Les haubans 43 sont formés d'une bande de tissu par exemple en fibres de Kevlar (marque déposée). Les haubans 43 servent à empêcher la flexion arrière de la coque 42 et contribuent également au serrage de la coque 42.
Selon une variante de réalisation représentée en figure 16b, la chaussure de ski comporte un unique hauban 46 présentant une forme générale en « Y ». Le hauban 46 relie les parties latérale et médiale du berceau arrière 44 avec le berceau avant 47. Contrairement à la variante précédente, le berceau avant 47 est « plein », c'est-à-dire qu'il ne comporte pas d'échancrure centrale supérieure.
La forme de réalisation proposée par la figure 17 correspond à un cas où la chaussure 1 est dépourvue de berceau avant. Cela revient à dire que la coque comprend uniquement le berceau arrière et la partie en forme de lame. En conséquence, la zone de flexion Z s'étend depuis le métatarse jusqu'à l'extrémité avant.
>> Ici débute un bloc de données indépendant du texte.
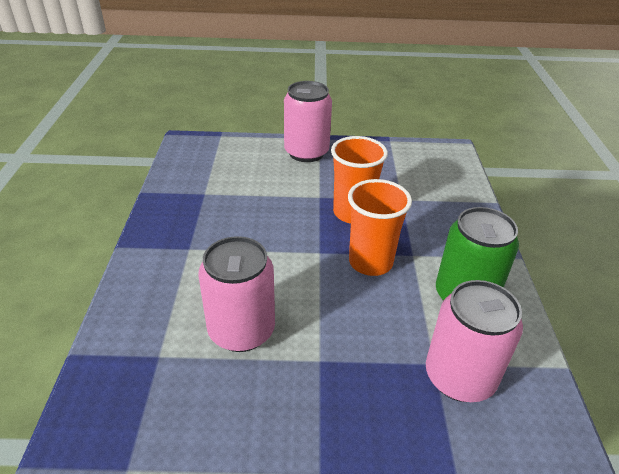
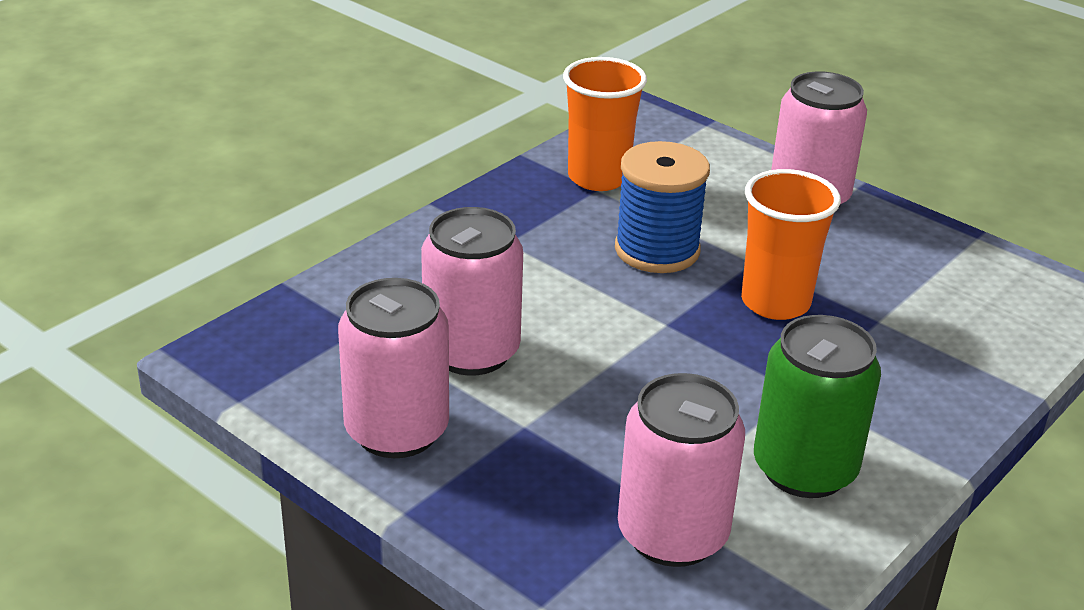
camera: 40 degrees right, 5 degrees down
orange cup [348,179,412,276] -> orange cup moved to [563,57,647,191]
none -> pink can [338,278,449,458]
none -> blue spool [615,141,710,273]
Dans tous les cas l'invention est réalisée à partir de matériaux et selon des techniques de mise en œuvre connus de l'homme du métier.
Bien entendu l'invention n'est pas limitée aux formes de réalisation ci-avant décrites, et comprend tous les équivalents techniques pouvant entrer dans la portée des revendications qui vont suivre.